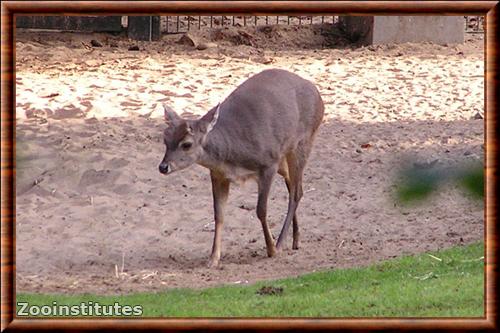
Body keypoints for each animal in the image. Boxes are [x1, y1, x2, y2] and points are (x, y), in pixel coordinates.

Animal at [159, 68, 324, 268]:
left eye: (187, 144)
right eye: (165, 139)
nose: (163, 167)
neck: (232, 157)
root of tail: (318, 94)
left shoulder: (268, 163)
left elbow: (261, 210)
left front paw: (271, 250)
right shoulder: (218, 174)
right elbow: (218, 214)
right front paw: (213, 258)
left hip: (304, 141)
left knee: (296, 192)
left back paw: (281, 243)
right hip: (284, 155)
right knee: (292, 184)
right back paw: (295, 240)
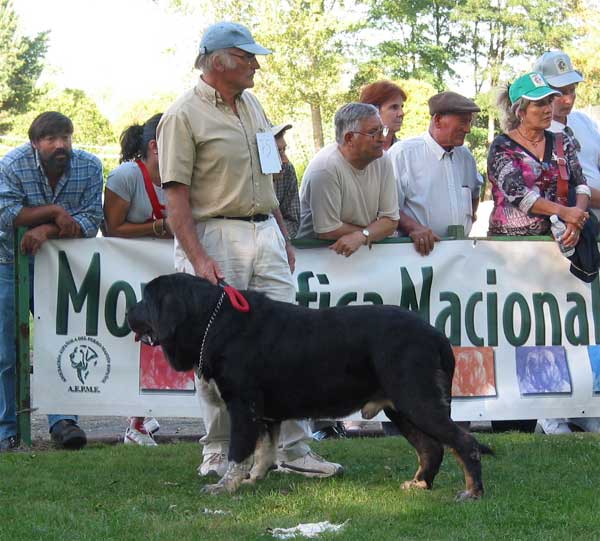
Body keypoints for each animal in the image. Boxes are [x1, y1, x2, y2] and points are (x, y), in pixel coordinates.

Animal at [127, 272, 492, 500]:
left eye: (145, 300)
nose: (128, 313)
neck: (211, 322)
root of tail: (436, 335)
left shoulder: (243, 406)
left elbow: (239, 452)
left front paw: (225, 486)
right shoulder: (265, 414)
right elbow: (265, 450)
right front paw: (254, 478)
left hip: (417, 400)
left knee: (464, 443)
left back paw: (472, 492)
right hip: (401, 408)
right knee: (432, 448)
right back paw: (419, 484)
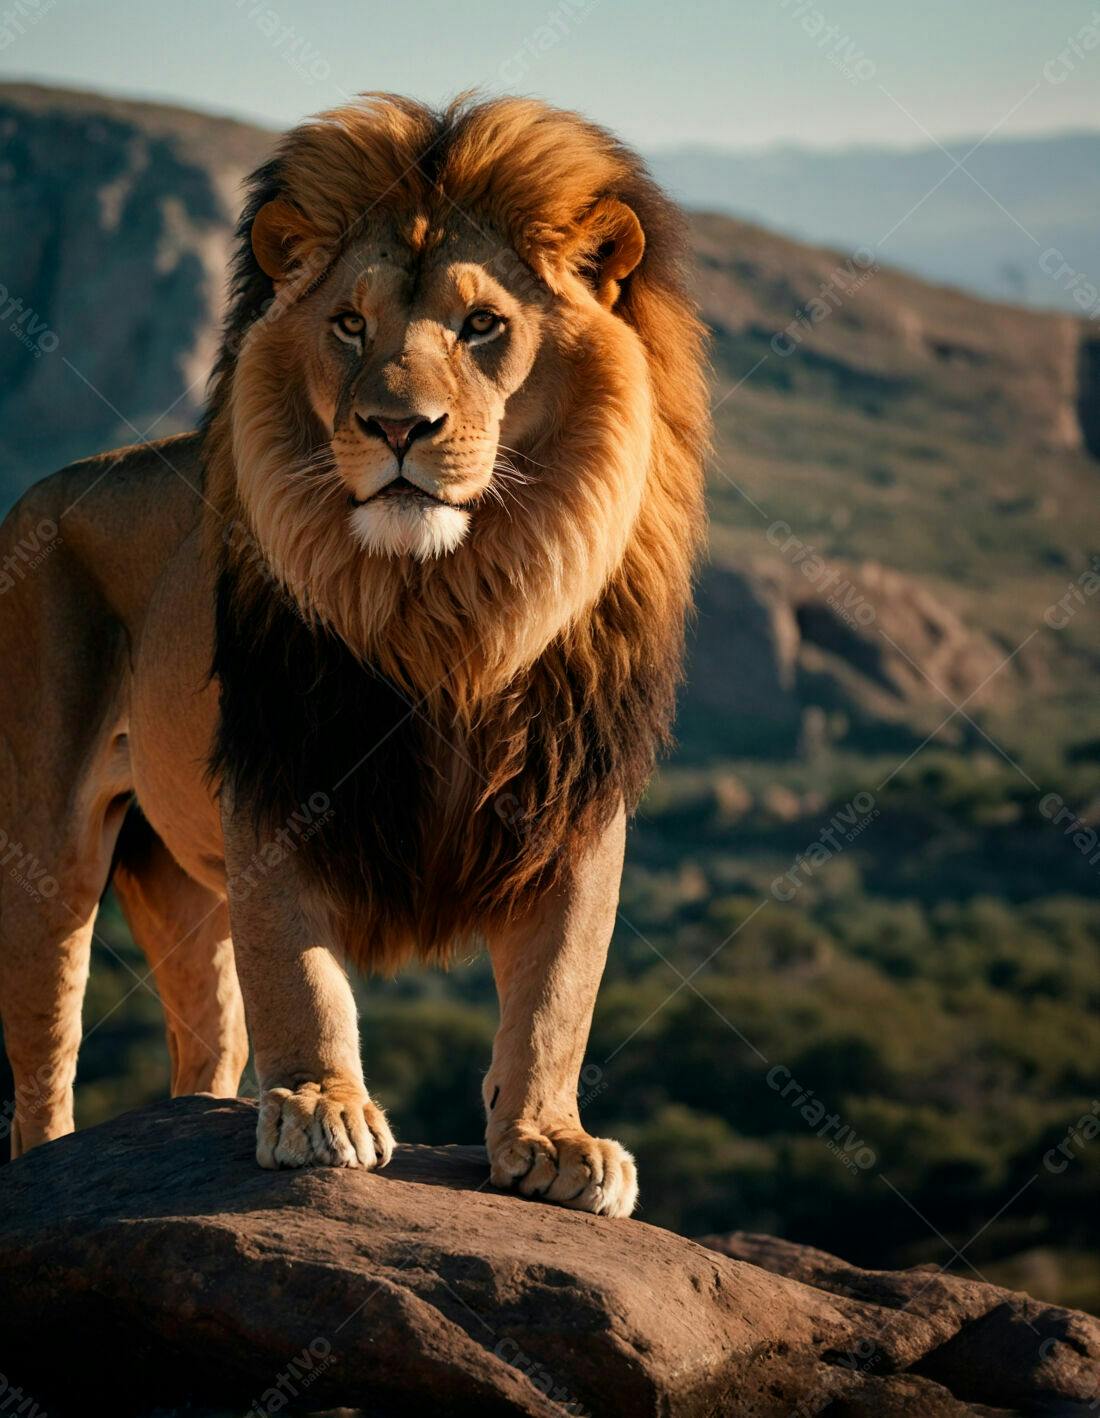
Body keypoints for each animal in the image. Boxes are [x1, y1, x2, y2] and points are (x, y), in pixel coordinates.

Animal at [0, 94, 707, 1217]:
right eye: (349, 325)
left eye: (482, 325)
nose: (395, 426)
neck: (448, 604)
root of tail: (40, 493)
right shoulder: (284, 775)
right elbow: (300, 973)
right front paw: (320, 1106)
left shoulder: (574, 802)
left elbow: (558, 990)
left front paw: (551, 1138)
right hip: (42, 854)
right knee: (44, 1061)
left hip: (181, 882)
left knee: (205, 1040)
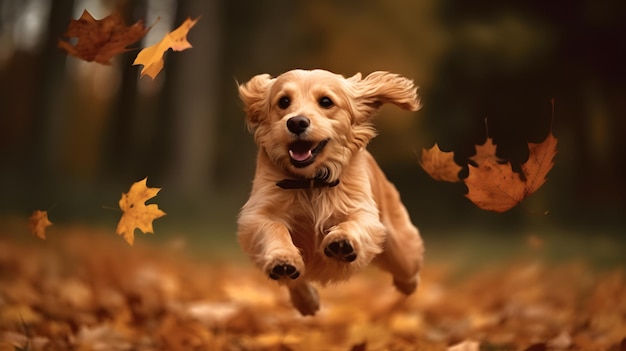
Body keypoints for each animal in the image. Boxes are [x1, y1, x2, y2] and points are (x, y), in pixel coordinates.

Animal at [236, 69, 422, 316]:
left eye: (326, 101)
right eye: (284, 101)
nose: (296, 122)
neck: (310, 182)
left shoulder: (363, 211)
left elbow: (354, 222)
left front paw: (342, 241)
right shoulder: (258, 214)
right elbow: (274, 229)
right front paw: (282, 259)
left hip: (399, 246)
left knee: (408, 268)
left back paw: (407, 285)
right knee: (296, 281)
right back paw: (306, 301)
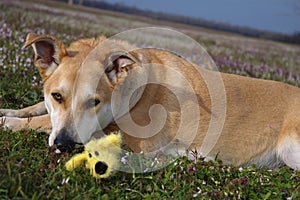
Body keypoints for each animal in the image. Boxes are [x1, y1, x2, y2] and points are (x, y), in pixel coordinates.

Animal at [0, 33, 300, 170]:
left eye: (94, 102)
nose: (64, 144)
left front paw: (8, 122)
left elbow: (39, 121)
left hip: (291, 147)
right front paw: (9, 109)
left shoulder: (123, 134)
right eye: (57, 96)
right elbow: (38, 109)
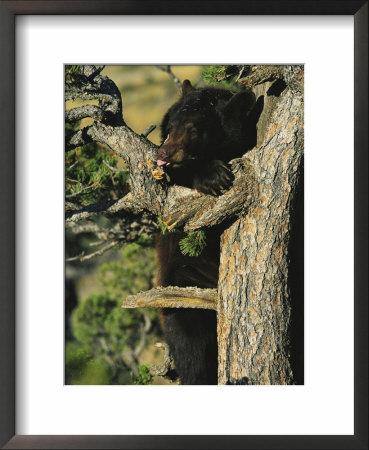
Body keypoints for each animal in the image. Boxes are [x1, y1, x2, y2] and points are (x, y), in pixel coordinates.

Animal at [157, 80, 258, 384]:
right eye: (170, 126)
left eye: (193, 129)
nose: (162, 154)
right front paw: (213, 175)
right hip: (184, 293)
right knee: (194, 353)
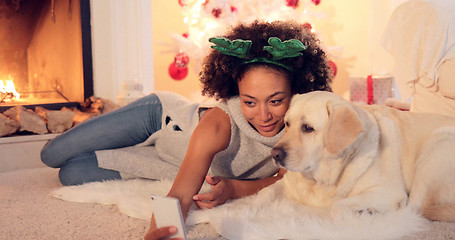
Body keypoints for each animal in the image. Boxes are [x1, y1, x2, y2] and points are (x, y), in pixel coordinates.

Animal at [272, 91, 455, 220]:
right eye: (287, 124)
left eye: (308, 128)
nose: (275, 154)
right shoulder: (285, 183)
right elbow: (268, 191)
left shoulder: (387, 191)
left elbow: (337, 206)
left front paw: (363, 212)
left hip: (436, 143)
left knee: (414, 207)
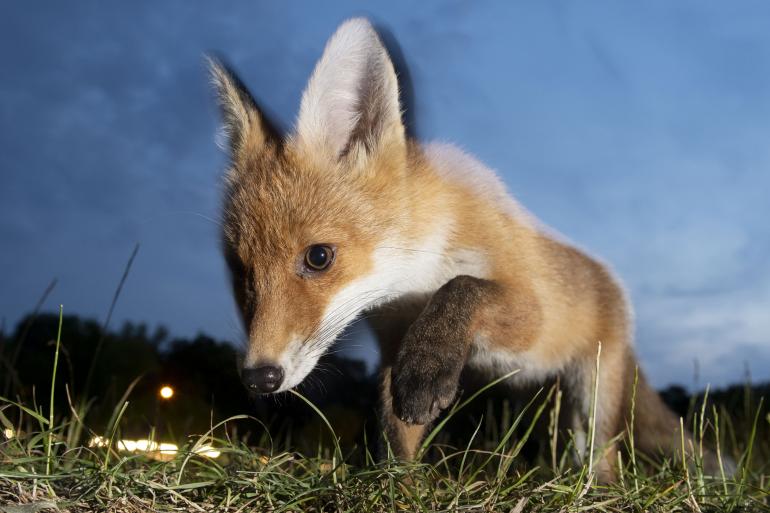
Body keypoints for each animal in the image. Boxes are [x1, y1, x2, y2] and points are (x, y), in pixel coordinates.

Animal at [208, 17, 728, 480]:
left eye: (318, 257)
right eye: (242, 273)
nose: (259, 377)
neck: (413, 280)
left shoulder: (531, 312)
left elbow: (463, 287)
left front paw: (430, 366)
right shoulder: (392, 343)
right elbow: (394, 433)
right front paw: (398, 487)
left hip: (593, 392)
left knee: (603, 457)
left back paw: (597, 488)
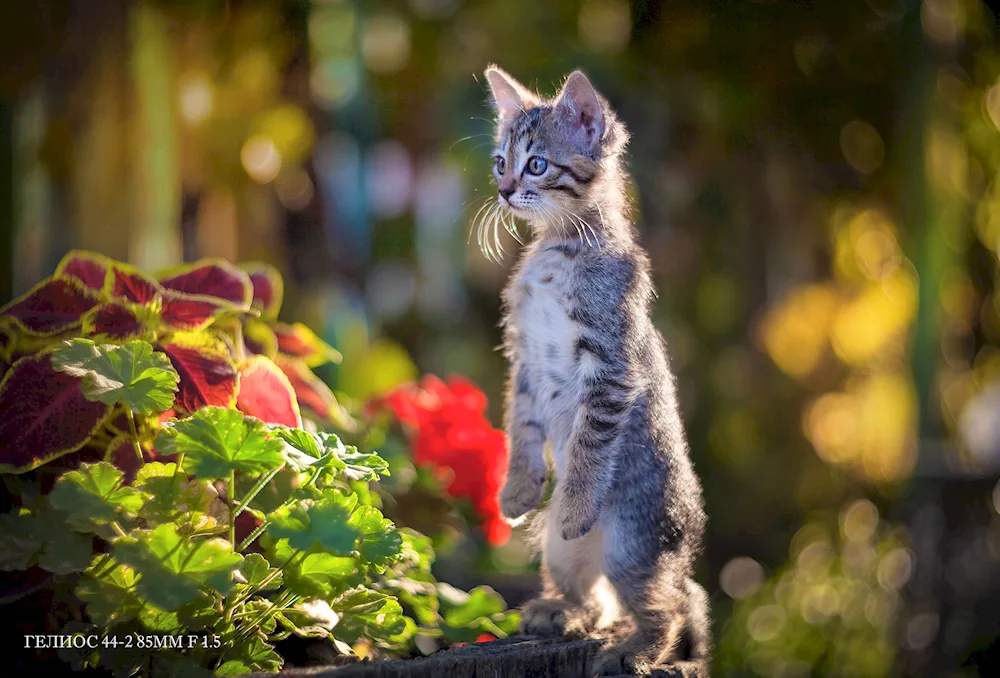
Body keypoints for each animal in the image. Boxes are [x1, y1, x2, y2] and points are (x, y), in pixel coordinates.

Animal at [482, 65, 712, 678]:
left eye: (538, 164)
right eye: (500, 160)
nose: (505, 190)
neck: (558, 250)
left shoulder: (611, 366)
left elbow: (588, 445)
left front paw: (576, 502)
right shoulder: (524, 358)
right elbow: (520, 423)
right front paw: (518, 488)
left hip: (632, 544)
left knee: (674, 602)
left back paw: (636, 649)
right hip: (563, 554)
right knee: (595, 595)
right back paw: (561, 611)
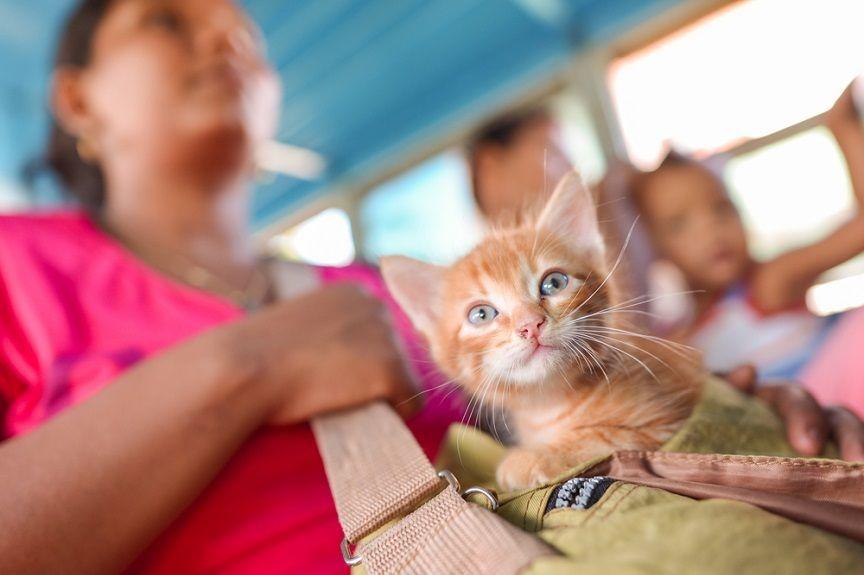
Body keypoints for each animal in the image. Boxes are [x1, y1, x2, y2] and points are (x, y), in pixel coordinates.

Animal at [384, 171, 704, 490]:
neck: (548, 407)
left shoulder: (667, 422)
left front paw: (531, 458)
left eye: (554, 283)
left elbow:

* **What this task involves**: Give the count of lines in the material containing "root". The reply is that number alone.

* **Answer to the problem**: 3